“We used a brief, two-item screening tool that’s widely used in burnout research,” says Barr. “It asks how often, over the past two weeks, residents have experienced emotional exhaustion or depersonalization—feeling detached from patients. If either occurs at least once a week or more, that meets the threshold for burnout.”
The survey was administered by the American Board of Family Medicine following the 2024 in-training examination and achieved a 99% response rate, offering a rare national snapshot of resident experiences. Because the survey is conducted by the certifying board, it captures nearly the entire population of upper-year family medicine residents, something few other specialties do at this scale, says Barr.
The study also examined whether high levels of pajama time were associated with residents’ performance on their in-training examinations. Residents with the least after-hours EHR time had the highest scores, and scores steadily declined as EHR time increased.
“We suspected that if residents were spending a lot of time in the EHR, they might have less time to read, reflect, and study, which could affect exam performance,” Barr says. “What surprised us was the strength of the association and the clear dose-response pattern.”
Barr, who also serves as founding residency program director of the Yale Family Medicine Residency Program at Lawrence + Memorial Hospital, points to differences in pajama time between training years: Third-year residents, who spend more time in clinic, reported higher levels of after-hours EHR use than second-year residents.
“The more you’re in clinic, the more pajama time you seem to have,” Barr says. “That tells us there’s a systems aspect to this.”
The study also found meaningful differences in the demographics of those who reported high levels of pajama time.

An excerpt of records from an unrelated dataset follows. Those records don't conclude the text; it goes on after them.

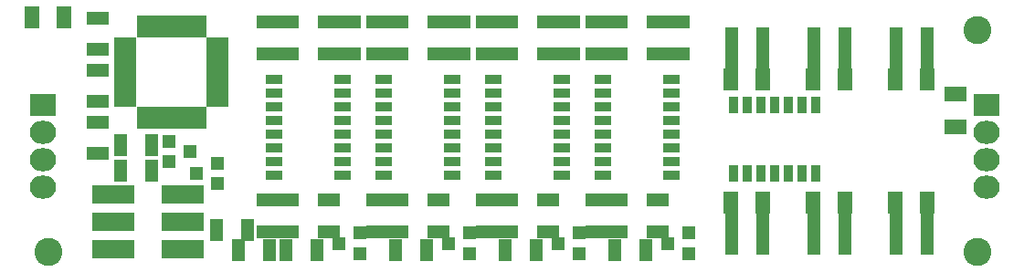
<source format=gbr>
G04 #@! TF.FileFunction,Soldermask,Bot*
%FSLAX46Y46*%
G04 Gerber Fmt 4.6, Leading zero omitted, Abs format (unit mm)*
G04 Created by KiCad (PCBNEW 4.0.5+dfsg1-4) date Sat Sep 22 09:12:03 2018*
%MOMM*%
%LPD*%
G01*
G04 APERTURE LIST*
%ADD10C,0.100000*%
%ADD11R,0.950000X2.000000*%
%ADD12R,2.000000X0.950000*%
%ADD13R,1.300000X2.100000*%
%ADD14R,1.400000X2.000000*%
%ADD15R,2.000000X1.400000*%
%ADD16R,4.000000X1.670000*%
%ADD17R,1.300000X1.200000*%
%ADD18R,2.100000X1.300000*%
%ADD19R,0.908000X1.543000*%
%ADD20R,2.432000X2.127200*%
%ADD21O,2.432000X2.127200*%
%ADD22R,1.543000X0.908000*%
%ADD23C,2.600000*%
G04 APERTURE END LIST*
D10*
D11*
X44190000Y-23690000D03*
X44990000Y-23690000D03*
X45790000Y-23690000D03*
X46590000Y-23690000D03*
X47390000Y-23690000D03*
X48190000Y-23690000D03*
X48990000Y-23690000D03*
X49790000Y-23690000D03*
D12*
X51240000Y-25140000D03*
X51240000Y-25940000D03*
X51240000Y-26740000D03*
X51240000Y-27540000D03*
X51240000Y-28340000D03*
X51240000Y-29140000D03*
X51240000Y-29940000D03*
X51240000Y-30740000D03*
D11*
X49790000Y-32190000D03*
X48990000Y-32190000D03*
X48190000Y-32190000D03*
X47390000Y-32190000D03*
X46590000Y-32190000D03*
X45790000Y-32190000D03*
X44990000Y-32190000D03*
X44190000Y-32190000D03*
D12*
X42740000Y-30740000D03*
X42740000Y-29940000D03*
X42740000Y-29140000D03*
X42740000Y-28340000D03*
X42740000Y-27540000D03*
X42740000Y-26740000D03*
X42740000Y-25940000D03*
X42740000Y-25140000D03*
D13*
X101780000Y-43815000D03*
X98880000Y-43815000D03*
D14*
X34060000Y-22860000D03*
X37060000Y-22860000D03*
X101830000Y-28575000D03*
X98830000Y-28575000D03*
D15*
X119634000Y-29996000D03*
X119634000Y-32996000D03*
D14*
X109450000Y-28575000D03*
X106450000Y-28575000D03*
X117070000Y-28575000D03*
X114070000Y-28575000D03*
X114070000Y-40005000D03*
X117070000Y-40005000D03*
X106450000Y-40005000D03*
X109450000Y-40005000D03*
X98830000Y-40005000D03*
X101830000Y-40005000D03*
D16*
X48031000Y-39243000D03*
X48031000Y-41783000D03*
X48031000Y-44323000D03*
X41631000Y-44323000D03*
X41631000Y-41783000D03*
X41631000Y-39243000D03*
D17*
X51292000Y-36388000D03*
X51292000Y-38288000D03*
X49292000Y-37338000D03*
X46752000Y-36256000D03*
X46752000Y-34356000D03*
X48752000Y-35306000D03*
X94980000Y-42865000D03*
X94980000Y-44765000D03*
X92980000Y-43815000D03*
X84820000Y-42865000D03*
X84820000Y-44765000D03*
X82820000Y-43815000D03*
X74660000Y-42865000D03*
X74660000Y-44765000D03*
X72660000Y-43815000D03*
X64500000Y-42865000D03*
X64500000Y-44765000D03*
X62500000Y-43815000D03*
D13*
X98880000Y-26670000D03*
X101780000Y-26670000D03*
X106500000Y-26670000D03*
X109400000Y-26670000D03*
X114120000Y-26670000D03*
X117020000Y-26670000D03*
X117020000Y-41910000D03*
X114120000Y-41910000D03*
X109400000Y-41910000D03*
X106500000Y-41910000D03*
X101780000Y-41910000D03*
X98880000Y-41910000D03*
X54028000Y-42545000D03*
X51128000Y-42545000D03*
D18*
X40132000Y-22934000D03*
X40132000Y-25834000D03*
D13*
X56060000Y-44450000D03*
X53160000Y-44450000D03*
X98880000Y-24765000D03*
X101780000Y-24765000D03*
X106500000Y-24765000D03*
X109400000Y-24765000D03*
X114120000Y-24765000D03*
X117020000Y-24765000D03*
X117020000Y-43815000D03*
X114120000Y-43815000D03*
X109400000Y-43815000D03*
X106500000Y-43815000D03*
X45138000Y-34671000D03*
X42238000Y-34671000D03*
X45138000Y-37084000D03*
X42238000Y-37084000D03*
D18*
X40132000Y-35486000D03*
X40132000Y-32586000D03*
X40132000Y-27760000D03*
X40132000Y-30660000D03*
X88265000Y-23315000D03*
X88265000Y-26215000D03*
X86360000Y-23315000D03*
X86360000Y-26215000D03*
X86360000Y-42725000D03*
X86360000Y-39825000D03*
X88265000Y-42725000D03*
X88265000Y-39825000D03*
X92075000Y-42725000D03*
X92075000Y-39825000D03*
X93980000Y-23315000D03*
X93980000Y-26215000D03*
X92075000Y-23315000D03*
X92075000Y-26215000D03*
X78105000Y-23315000D03*
X78105000Y-26215000D03*
X76200000Y-23315000D03*
X76200000Y-26215000D03*
X76200000Y-42725000D03*
X76200000Y-39825000D03*
X78105000Y-42725000D03*
X78105000Y-39825000D03*
X81915000Y-42725000D03*
X81915000Y-39825000D03*
X83820000Y-23315000D03*
X83820000Y-26215000D03*
X81915000Y-23315000D03*
X81915000Y-26215000D03*
X67945000Y-23315000D03*
X67945000Y-26215000D03*
X66040000Y-23315000D03*
X66040000Y-26215000D03*
X66040000Y-42725000D03*
X66040000Y-39825000D03*
X67945000Y-42725000D03*
X67945000Y-39825000D03*
X71755000Y-42725000D03*
X71755000Y-39825000D03*
X73660000Y-23315000D03*
X73660000Y-26215000D03*
X71755000Y-23315000D03*
X71755000Y-26215000D03*
X57785000Y-23315000D03*
X57785000Y-26215000D03*
X55880000Y-23315000D03*
X55880000Y-26215000D03*
X55880000Y-42725000D03*
X55880000Y-39825000D03*
X57785000Y-42725000D03*
X57785000Y-39825000D03*
X61595000Y-42725000D03*
X61595000Y-39825000D03*
X63500000Y-23315000D03*
X63500000Y-26215000D03*
X61595000Y-23315000D03*
X61595000Y-26215000D03*
D13*
X88085000Y-44450000D03*
X90985000Y-44450000D03*
X77925000Y-44450000D03*
X80825000Y-44450000D03*
X67765000Y-44450000D03*
X70665000Y-44450000D03*
X57605000Y-44450000D03*
X60505000Y-44450000D03*
D19*
X99060000Y-30988000D03*
X100330000Y-30988000D03*
X101600000Y-30988000D03*
X102870000Y-30988000D03*
X104140000Y-30988000D03*
X105410000Y-30988000D03*
X106680000Y-30988000D03*
X106680000Y-37338000D03*
X105410000Y-37338000D03*
X102870000Y-37338000D03*
X101600000Y-37338000D03*
X100330000Y-37338000D03*
X99060000Y-37338000D03*
X104140000Y-37338000D03*
D20*
X122555000Y-30988000D03*
D21*
X122555000Y-33528000D03*
X122555000Y-36068000D03*
X122555000Y-38608000D03*
D20*
X35052000Y-30988000D03*
D21*
X35052000Y-33528000D03*
X35052000Y-36068000D03*
X35052000Y-38608000D03*
D22*
X93345000Y-37465000D03*
X93345000Y-34925000D03*
X93345000Y-33655000D03*
X93345000Y-32385000D03*
X93345000Y-31115000D03*
X93345000Y-29845000D03*
X93345000Y-28575000D03*
X86995000Y-28575000D03*
X86995000Y-29845000D03*
X86995000Y-31115000D03*
X86995000Y-32385000D03*
X86995000Y-33655000D03*
X86995000Y-34925000D03*
X86995000Y-36195000D03*
X86995000Y-37465000D03*
X93345000Y-36195000D03*
X83185000Y-37465000D03*
X83185000Y-34925000D03*
X83185000Y-33655000D03*
X83185000Y-32385000D03*
X83185000Y-31115000D03*
X83185000Y-29845000D03*
X83185000Y-28575000D03*
X76835000Y-28575000D03*
X76835000Y-29845000D03*
X76835000Y-31115000D03*
X76835000Y-32385000D03*
X76835000Y-33655000D03*
X76835000Y-34925000D03*
X76835000Y-36195000D03*
X76835000Y-37465000D03*
X83185000Y-36195000D03*
X73025000Y-37465000D03*
X73025000Y-34925000D03*
X73025000Y-33655000D03*
X73025000Y-32385000D03*
X73025000Y-31115000D03*
X73025000Y-29845000D03*
X73025000Y-28575000D03*
X66675000Y-28575000D03*
X66675000Y-29845000D03*
X66675000Y-31115000D03*
X66675000Y-32385000D03*
X66675000Y-33655000D03*
X66675000Y-34925000D03*
X66675000Y-36195000D03*
X66675000Y-37465000D03*
X73025000Y-36195000D03*
X62865000Y-37465000D03*
X62865000Y-34925000D03*
X62865000Y-33655000D03*
X62865000Y-32385000D03*
X62865000Y-31115000D03*
X62865000Y-29845000D03*
X62865000Y-28575000D03*
X56515000Y-28575000D03*
X56515000Y-29845000D03*
X56515000Y-31115000D03*
X56515000Y-32385000D03*
X56515000Y-33655000D03*
X56515000Y-34925000D03*
X56515000Y-36195000D03*
X56515000Y-37465000D03*
X62865000Y-36195000D03*
D23*
X35560000Y-44577000D03*
X121666000Y-24003000D03*
X121666000Y-44577000D03*
M02*

</source>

Older residents, women, international medical graduates, and residents underrepresented in medicine were more likely to spend three or more hours per night on after-hours EHR work.
While the study did not examine the reasons behind these disparities, Barr notes that prior research in practicing physicians, including work conducted at Yale, has suggested that women physicians, for example, may receive higher volumes of patient messages and clinical tasks, contributing to greater after-hours workload. The findings raise concerns that residents who already face inequities in training environments, such as bias, differential task assignment, and unequal access to support, may also be disproportionately burdened by after-hours administrative work.
Barr suggests that potential solutions may lie in redistributing administrative work across care teams, such as having other members of the care team manage refills, prior authorizations, or inbox tasks. Emerging tools like AI scribes may also help, though early studies in practicing physicians have shown mixed results.
Barr emphasizes that residents are experiencing many of the same workflow pressures facing practicing primary care physicians nationwide.
“If someone has high pajama time as a resident, are they less likely to work full-time later? That becomes a workforce issue,” Barr says. “As residency programs, we should be measuring this and intervening early.”
Administered nationally, the dataset also offers a rare opportunity to follow residents into practice over time, says Barr, allowing researchers to examine whether high levels of pajama time during training predict future burnout or reduced clinical hours.
As health systems grapple with physician burnout and primary care shortages, the findings suggest that addressing pajama time during residency may be an important step toward strengthening both physician well-being and the future primary care workforce.
“It’s not just about documentation or efficiency,” Barr says. “It’s about helping physicians build a way of practicing that they can sustain for a lifetime.”